As voiceover artists that work with us might know, we have been offering a crash course in Voice Overs since last year which has produced some great results and had some great reviews, as well as allowing us to see the range of voices which are out in the industry today. 

Looking at the past year, our Voice Over teacher has some reflections and thoughts about the  voiceover industry, and how he sees the industry moving forward  post Covid world.

Out with the old in with the new 

One of the interesting factors that has become apparent over the past year is that there is an understanding starting to happen across the voice industry among artists which is an overwhelming sense of wanting to know more, and wanting to pursue voice acting as something serious and not just a sideline.

Previously there was a large portion of voice actors, who whilst very good, weren’t looking to do voice overs full time but just use it as a sideline income, (which there is absolutely nothing wrong with).

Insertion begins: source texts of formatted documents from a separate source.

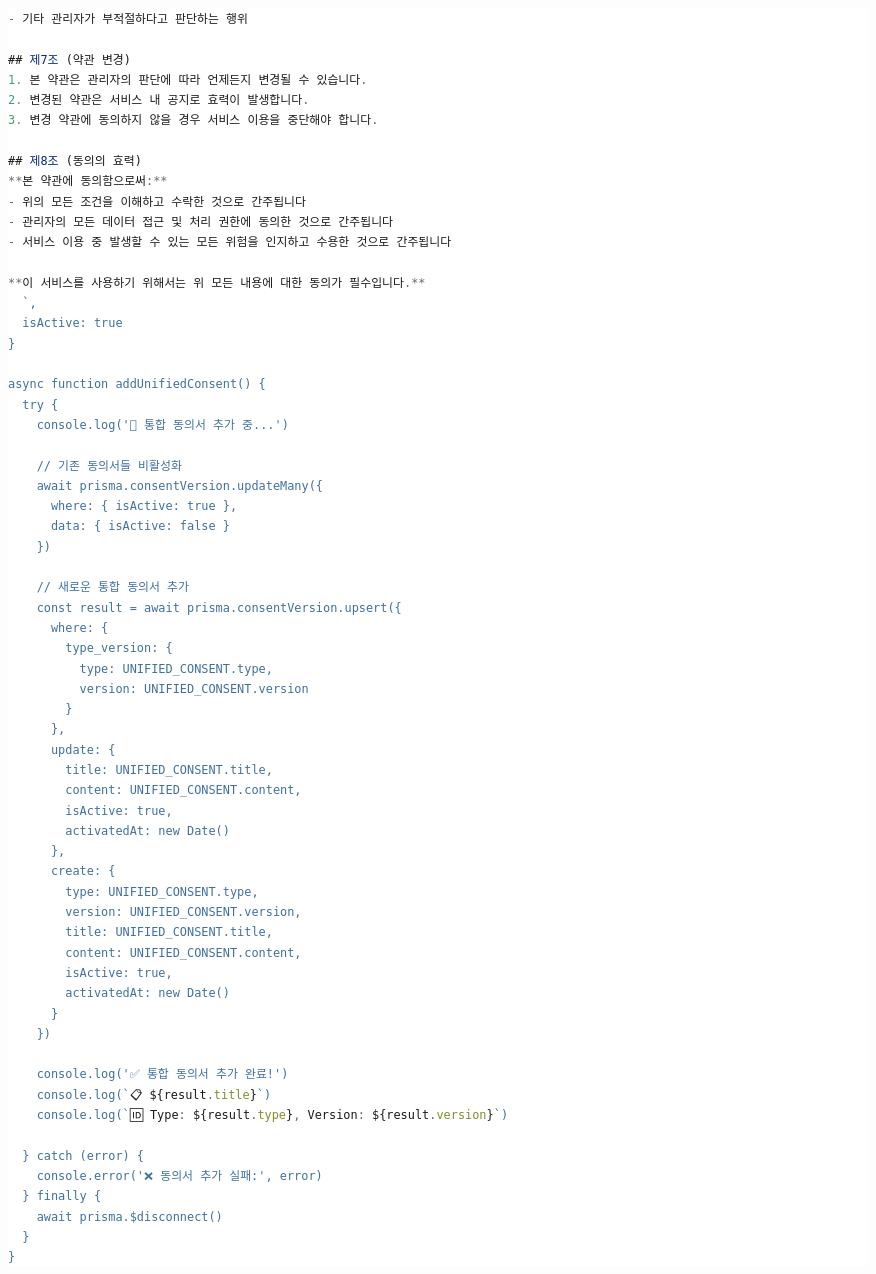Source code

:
 ```javascript
- 기타 관리자가 부적절하다고 판단하는 행위

## 제7조 (약관 변경)
1. 본 약관은 관리자의 판단에 따라 언제든지 변경될 수 있습니다.
2. 변경된 약관은 서비스 내 공지로 효력이 발생합니다.
3. 변경 약관에 동의하지 않을 경우 서비스 이용을 중단해야 합니다.

## 제8조 (동의의 효력)
**본 약관에 동의함으로써:**
- 위의 모든 조건을 이해하고 수락한 것으로 간주됩니다
- 관리자의 모든 데이터 접근 및 처리 권한에 동의한 것으로 간주됩니다
- 서비스 이용 중 발생할 수 있는 모든 위험을 인지하고 수용한 것으로 간주됩니다

**이 서비스를 사용하기 위해서는 위 모든 내용에 대한 동의가 필수입니다.**
  `,
  isActive: true
}

async function addUnifiedConsent() {
  try {
    console.log('🔄 통합 동의서 추가 중...')

    // 기존 동의서들 비활성화
    await prisma.consentVersion.updateMany({
      where: { isActive: true },
      data: { isActive: false }
    })

    // 새로운 통합 동의서 추가
    const result = await prisma.consentVersion.upsert({
      where: {
        type_version: {
          type: UNIFIED_CONSENT.type,
          version: UNIFIED_CONSENT.version
        }
      },
      update: {
        title: UNIFIED_CONSENT.title,
        content: UNIFIED_CONSENT.content,
        isActive: true,
        activatedAt: new Date()
      },
      create: {
        type: UNIFIED_CONSENT.type,
        version: UNIFIED_CONSENT.version,
        title: UNIFIED_CONSENT.title,
        content: UNIFIED_CONSENT.content,
        isActive: true,
        activatedAt: new Date()
      }
    })

    console.log('✅ 통합 동의서 추가 완료!')
    console.log(`📋 ${result.title}`)
    console.log(`🆔 Type: ${result.type}, Version: ${result.version}`)

  } catch (error) {
    console.error('❌ 동의서 추가 실패:', error)
  } finally {
    await prisma.$disconnect()
  }
}

```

There seems to be a slightly different attitude towards voice overs now which is that many artists are looking to pursue the job as something permanent. 

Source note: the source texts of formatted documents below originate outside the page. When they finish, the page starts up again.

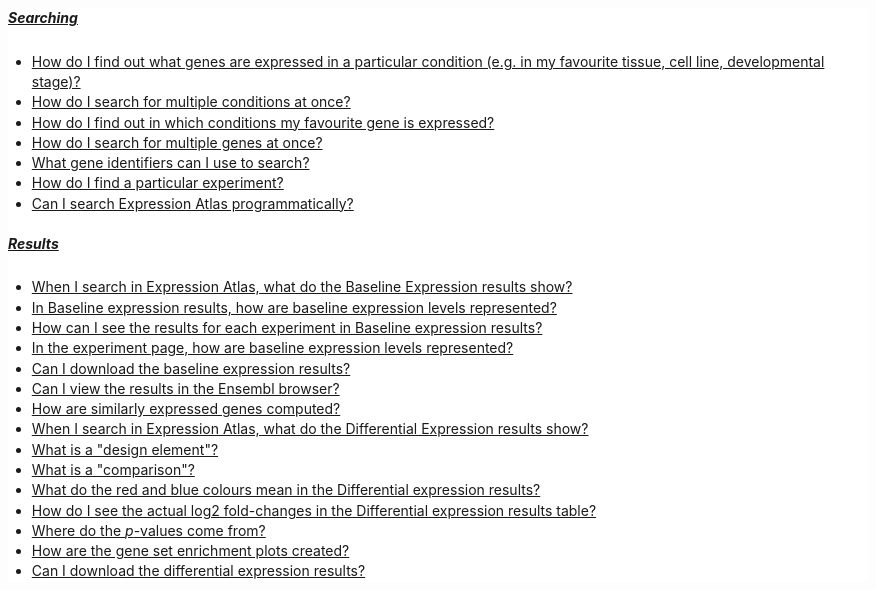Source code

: ##### [Searching](#searching)

*   [How do I find out what genes are expressed in a particular condition (e.g. in my favourite tissue, cell line, developmental stage)?](#how-do-I-find-out-what-genes-are-expressed-in-a-particular-condition-e-g-in-my-favourite-tissue-cell-line-developmental-stage)
*   [How do I search for multiple conditions at once?](#how-do-i-search-for-multiple-conditions-at-once)
*   [How do I find out in which conditions my favourite gene is expressed?](#how-do-i-find-out-in-which-conditions-my-favourite-gene-is-expressed)
*   [How do I search for multiple genes at once?](#how-do-i-search-for-multiple-genes-at-once)
*   [What gene identifiers can I use to search?](#what-gene-identifiers-can-i-use-to-search)
*   [How do I find a particular experiment?](#how-do-i-find-a-particular-experiment)
*   [Can I search Expression Atlas programmatically?](#are-there-any-alternative-ways-of-searching-in-atlas)

##### [Results](#results)

*   [When I search in Expression Atlas, what do the Baseline Expression results show?](#when-i-search-in-expression-atlas-what-do-the-baseline-expression-results-show)
*   [In Baseline expression results, how are baseline expression levels represented?](#in-baseline-expression-results-how-are-baseline-expression-levels-represented)
*   [How can I see the results for each experiment in Baseline expression results?](#how-can-i-see-the-results-for-each-experiment-in-baseline-expression-results)
*   [In the experiment page, how are baseline expression levels represented?](#in-the-experiment-page-how-are-baseline-expression-levels-represented)
*   [Can I download the baseline expression results?](#can-i-download-the-baseline-expression-results)
*   [Can I view the results in the Ensembl browser?](#can-i-view-the-results-in-the-ensembl-browser)
*   [How are similarly expressed genes computed?](#how-are-similarly-expressed-genes-computed)
*   [When I search in Expression Atlas, what do the Differential Expression results show?](#when-i-search-in-expression-atlas-what-do-the-differential-expression-results-show)
*   [What is a "design element"?](#what-is-a-design-element)
*   [What is a "comparison"?](#what-is-a-comparison)
*   [What do the red and blue colours mean in the Differential expression results?](#what-do-the-red-and-blue-colours-mean-in-the-differential-expression-results)
*   [How do I see the actual log2 fold-changes in the Differential expression results table?](#how-do-i-see-the-actual-log2-fold-changes-in-the-differential-expression-results-table)
*   [Where do the _p_\-values come from?](#where-do-the-p-values-come-from)
*   [How are the gene set enrichment plots created?](#how-are-the-gene-set-enrichment-plots-created)
*   [Can I download the differential expression results?](#can-i-download-the-differential-expression-results)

This means 2 things, firstly that there will be more artists able to give more time to rehearsal and better performance, and secondly that there is a baseline starting to appear amongst voice artists who are aware that they have to be at the top of their game.

Artists becoming engineers… sort of

Another interesting factor that has come out of teaching startup voice artists is that a fair few of them are also interested in starting their own home studio so that they can do the job from home, something which is especially prevalent due to covid19 and the regulations around it.

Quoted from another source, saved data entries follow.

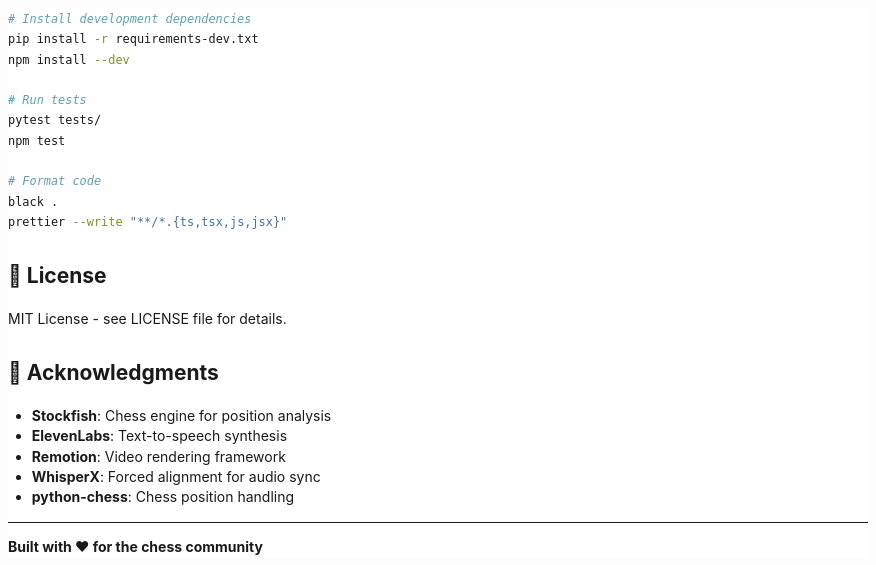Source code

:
 ```bash
# Install development dependencies
pip install -r requirements-dev.txt
npm install --dev

# Run tests
pytest tests/
npm test

# Format code
black .
prettier --write "**/*.{ts,tsx,js,jsx}"
```

## 📄 License

MIT License - see LICENSE file for details.

## 🙏 Acknowledgments

- **Stockfish**: Chess engine for position analysis
- **ElevenLabs**: Text-to-speech synthesis
- **Remotion**: Video rendering framework
- **WhisperX**: Forced alignment for audio sync
- **python-chess**: Chess position handling

---

**Built with ❤️ for the chess community**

This means that along with the art of voice performance, they are also becoming more self sufficient. However, there is still a definite need for sound studios due to the fact that recordings can be done in a home environment with the right setup, but the final mixing, mastering and engineering touches are still done in a studio, so many times a voice over artist will record at home and send this to the client to be properly finalised.

What is good about this type of situation is that in the long run everyone wins.

However for most situations, artists still need come into a professional studio to record, and at Cosher Studios with a proper cleaning regimen and temperature checking done at the door, all of the proper safety regulations are followed. This means that artists who don’t have a home setup can still comfortably and most importantly safely record.

Artists are using technology more than ever now

One of the factors that is not officially part of the course we teach is that technology is our best friend. Whether recording ourselves or using google to find new rehearsal scripts, or even recording ourselves, voice artists are becoming more influenced by technology and the power of the internet than ever before, and it’s making our capabilities to rehearse and improve better and more efficient every year.

A roundup

In short, with 2020 being what it is (at this stage, almost was), it has shown us the need to adapt and rethink what the usual every day operations were in life. Nothing has made the shift in the current climate more evident than the amount of work that’s been done in studio and at home. The landscape might be shifting, but what isn’t changing is that voiceover is needed, perhaps more now than a year past.

The industry operation might change, but at the end of the day voiceover is here to stay, and with artists having the power to challenge themselves we are looking at a new breed of voiceover artist with higher capability than ever before.